Diversity as an asset implies that the interest of diverse groups be duly considered at the federal level, and not merely relegated to autonomous institutions. To avoid excessive fragmentation, polarization and isolation, it is crucial that groups which enjoy institutional autonomy also partake in various forms in common institutions. For one thing, it is likely that a number of policies developed at the central level would impact on them. Their concerns ought not to be set aside on grounds that their major concerns are being dealt with elsewhere. Proper participation through consultation, guaranteed seats in legislative assemblies, quotas in the executive, the civil services, the judiciary, the police, may be justified to ensure that the voices of diversity are heard. However, such measures also carry a risk of segmentation and the promotion of mono-identities, which can contradict the very objective of promoting diversity.
The risk of segmentation inherent in autonomous institutions and guaranteed rights of participation should be met by deliberate bridges built into the system.
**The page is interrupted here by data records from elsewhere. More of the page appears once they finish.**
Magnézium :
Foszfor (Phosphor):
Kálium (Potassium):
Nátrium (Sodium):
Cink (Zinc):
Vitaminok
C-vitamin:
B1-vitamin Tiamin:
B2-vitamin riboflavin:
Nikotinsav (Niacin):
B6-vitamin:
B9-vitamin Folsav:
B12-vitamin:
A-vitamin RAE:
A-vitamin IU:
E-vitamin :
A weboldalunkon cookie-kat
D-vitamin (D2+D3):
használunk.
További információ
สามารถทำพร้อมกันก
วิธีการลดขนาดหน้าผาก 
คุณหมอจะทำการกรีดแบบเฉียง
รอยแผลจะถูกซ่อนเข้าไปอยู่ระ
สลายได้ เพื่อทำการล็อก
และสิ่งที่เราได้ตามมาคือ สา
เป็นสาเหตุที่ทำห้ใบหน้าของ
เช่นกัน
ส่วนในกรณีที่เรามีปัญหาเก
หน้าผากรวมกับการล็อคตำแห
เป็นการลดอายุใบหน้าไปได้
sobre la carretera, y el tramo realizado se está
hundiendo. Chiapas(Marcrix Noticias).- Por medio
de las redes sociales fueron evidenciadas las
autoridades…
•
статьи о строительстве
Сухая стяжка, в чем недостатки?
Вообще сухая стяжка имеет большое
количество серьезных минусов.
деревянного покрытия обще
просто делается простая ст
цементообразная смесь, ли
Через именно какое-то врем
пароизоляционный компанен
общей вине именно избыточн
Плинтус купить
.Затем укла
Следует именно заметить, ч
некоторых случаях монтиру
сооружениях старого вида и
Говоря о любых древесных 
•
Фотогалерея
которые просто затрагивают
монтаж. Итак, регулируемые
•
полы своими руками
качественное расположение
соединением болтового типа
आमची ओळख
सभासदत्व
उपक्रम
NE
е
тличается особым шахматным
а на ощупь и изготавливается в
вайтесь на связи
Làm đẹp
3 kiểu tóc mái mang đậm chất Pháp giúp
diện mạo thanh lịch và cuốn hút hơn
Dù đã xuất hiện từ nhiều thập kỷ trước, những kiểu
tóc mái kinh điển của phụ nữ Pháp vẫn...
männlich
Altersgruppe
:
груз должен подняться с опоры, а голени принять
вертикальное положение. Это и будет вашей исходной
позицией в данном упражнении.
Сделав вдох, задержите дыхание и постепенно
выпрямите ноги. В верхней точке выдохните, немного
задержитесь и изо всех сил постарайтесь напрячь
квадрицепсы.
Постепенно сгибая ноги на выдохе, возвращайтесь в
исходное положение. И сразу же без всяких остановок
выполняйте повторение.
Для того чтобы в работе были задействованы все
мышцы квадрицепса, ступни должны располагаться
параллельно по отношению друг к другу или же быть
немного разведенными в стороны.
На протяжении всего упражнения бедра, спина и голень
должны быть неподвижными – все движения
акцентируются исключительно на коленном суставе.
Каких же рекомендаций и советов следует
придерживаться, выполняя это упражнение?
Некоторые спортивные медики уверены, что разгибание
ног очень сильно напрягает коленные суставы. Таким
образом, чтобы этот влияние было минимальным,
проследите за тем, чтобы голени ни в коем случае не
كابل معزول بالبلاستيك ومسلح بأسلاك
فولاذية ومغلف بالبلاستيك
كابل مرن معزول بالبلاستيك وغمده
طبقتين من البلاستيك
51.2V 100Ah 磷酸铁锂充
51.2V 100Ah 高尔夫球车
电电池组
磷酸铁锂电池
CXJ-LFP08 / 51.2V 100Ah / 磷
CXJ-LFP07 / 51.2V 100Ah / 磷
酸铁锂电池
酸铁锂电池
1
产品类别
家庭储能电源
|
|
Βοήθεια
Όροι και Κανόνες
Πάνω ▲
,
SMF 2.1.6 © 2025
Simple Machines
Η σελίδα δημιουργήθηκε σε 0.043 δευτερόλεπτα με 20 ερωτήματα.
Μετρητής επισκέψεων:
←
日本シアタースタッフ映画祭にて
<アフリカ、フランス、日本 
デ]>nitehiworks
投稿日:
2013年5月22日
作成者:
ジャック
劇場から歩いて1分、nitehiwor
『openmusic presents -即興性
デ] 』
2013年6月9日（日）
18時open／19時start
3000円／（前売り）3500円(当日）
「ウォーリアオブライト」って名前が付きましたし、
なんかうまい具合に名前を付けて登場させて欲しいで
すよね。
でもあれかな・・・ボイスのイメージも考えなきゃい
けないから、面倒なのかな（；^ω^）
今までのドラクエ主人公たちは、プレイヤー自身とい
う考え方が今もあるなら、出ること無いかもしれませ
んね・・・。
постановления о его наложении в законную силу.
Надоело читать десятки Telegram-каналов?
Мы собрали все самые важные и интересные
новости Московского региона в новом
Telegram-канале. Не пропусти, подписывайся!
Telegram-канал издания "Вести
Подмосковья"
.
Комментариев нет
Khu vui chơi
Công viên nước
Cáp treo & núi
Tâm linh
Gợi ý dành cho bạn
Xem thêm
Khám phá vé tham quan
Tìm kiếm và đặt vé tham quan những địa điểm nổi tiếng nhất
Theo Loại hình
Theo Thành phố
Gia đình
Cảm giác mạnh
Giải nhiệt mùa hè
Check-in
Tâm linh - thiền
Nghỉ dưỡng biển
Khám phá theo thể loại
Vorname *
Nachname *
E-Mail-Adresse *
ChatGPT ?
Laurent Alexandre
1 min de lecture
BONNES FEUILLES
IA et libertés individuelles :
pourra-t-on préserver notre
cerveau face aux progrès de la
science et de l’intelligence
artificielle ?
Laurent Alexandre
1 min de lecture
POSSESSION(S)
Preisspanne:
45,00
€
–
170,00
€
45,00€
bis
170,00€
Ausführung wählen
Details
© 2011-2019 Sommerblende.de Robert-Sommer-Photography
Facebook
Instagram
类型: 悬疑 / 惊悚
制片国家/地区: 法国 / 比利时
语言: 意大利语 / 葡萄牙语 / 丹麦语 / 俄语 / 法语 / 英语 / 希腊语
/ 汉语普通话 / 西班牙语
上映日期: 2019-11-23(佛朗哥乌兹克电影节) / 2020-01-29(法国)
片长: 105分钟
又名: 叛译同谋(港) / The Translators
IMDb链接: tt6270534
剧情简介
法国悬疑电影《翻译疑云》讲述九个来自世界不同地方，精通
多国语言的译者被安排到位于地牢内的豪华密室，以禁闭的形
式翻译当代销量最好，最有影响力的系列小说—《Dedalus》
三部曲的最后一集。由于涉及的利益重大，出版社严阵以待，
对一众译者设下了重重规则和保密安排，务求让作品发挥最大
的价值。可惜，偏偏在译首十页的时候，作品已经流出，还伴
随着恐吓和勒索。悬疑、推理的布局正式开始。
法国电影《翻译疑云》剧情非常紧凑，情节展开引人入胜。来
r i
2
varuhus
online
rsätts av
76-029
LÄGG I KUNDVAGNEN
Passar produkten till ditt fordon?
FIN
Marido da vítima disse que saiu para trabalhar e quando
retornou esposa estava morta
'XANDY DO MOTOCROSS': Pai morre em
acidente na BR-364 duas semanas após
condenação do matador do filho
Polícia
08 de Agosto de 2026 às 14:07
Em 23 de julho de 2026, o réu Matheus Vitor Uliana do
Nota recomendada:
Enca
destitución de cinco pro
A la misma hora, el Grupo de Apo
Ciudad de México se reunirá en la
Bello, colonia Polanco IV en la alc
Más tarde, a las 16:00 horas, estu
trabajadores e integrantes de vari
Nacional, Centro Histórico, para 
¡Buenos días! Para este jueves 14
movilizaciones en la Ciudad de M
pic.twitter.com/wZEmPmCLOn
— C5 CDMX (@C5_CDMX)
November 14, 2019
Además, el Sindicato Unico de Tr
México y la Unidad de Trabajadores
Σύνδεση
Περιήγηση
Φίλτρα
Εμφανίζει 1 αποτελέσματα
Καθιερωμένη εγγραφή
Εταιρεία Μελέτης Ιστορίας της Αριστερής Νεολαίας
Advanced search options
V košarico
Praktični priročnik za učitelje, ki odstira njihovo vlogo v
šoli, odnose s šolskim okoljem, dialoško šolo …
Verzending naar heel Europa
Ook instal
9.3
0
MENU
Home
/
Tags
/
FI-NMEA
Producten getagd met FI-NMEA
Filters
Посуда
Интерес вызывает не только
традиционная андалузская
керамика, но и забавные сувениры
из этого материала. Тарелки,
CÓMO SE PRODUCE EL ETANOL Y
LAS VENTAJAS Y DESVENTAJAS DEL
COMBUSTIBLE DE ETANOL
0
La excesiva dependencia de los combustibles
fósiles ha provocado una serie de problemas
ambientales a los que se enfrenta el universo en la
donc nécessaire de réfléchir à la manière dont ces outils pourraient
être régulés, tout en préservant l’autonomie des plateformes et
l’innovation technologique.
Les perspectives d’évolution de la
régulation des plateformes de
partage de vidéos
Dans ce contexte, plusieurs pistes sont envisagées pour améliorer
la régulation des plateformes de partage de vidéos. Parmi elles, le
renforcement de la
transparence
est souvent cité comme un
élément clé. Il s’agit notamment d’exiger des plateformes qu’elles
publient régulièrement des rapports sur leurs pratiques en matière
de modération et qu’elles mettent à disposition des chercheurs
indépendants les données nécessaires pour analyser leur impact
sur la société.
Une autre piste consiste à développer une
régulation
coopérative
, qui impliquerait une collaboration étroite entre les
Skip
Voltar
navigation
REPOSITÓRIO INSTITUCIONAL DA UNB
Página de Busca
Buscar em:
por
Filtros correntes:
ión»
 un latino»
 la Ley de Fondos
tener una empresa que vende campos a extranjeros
If every citizen of Bosnia can only elect their own member of the three-person-Presidency, by declaring their mono-identity, collective action may be illusory. If every Belgian pupil follows a course solely designed by a single community with very little connection with the others, while their parents only watch television in a single language, there are risks not only of ignorance of the other communities, but also of prejudice and of the demonization of the others.
While autonomy may be the best guarantee against oppression on the one hand, and territorial disintegration on the other, it can also have the effect of erecting a “Berlin wall” between people. The metaphor is admittedly strong. But mechanisms for ensuring that children, students, all walks of civil society, politicians, artists, get to know people behind the self-governing diversity are vital. They can include exchanges, common projects and effective communication. At the institutional level, they can lead to limiting or prohibiting mono-ethnic political parties and to promoting cooperation between policy makers. While such trust-building strategies are surely beneficial in any federation, they would appear to be even more so in “post-conflict” situations. Only then can diversity be appreciated as an “asset”.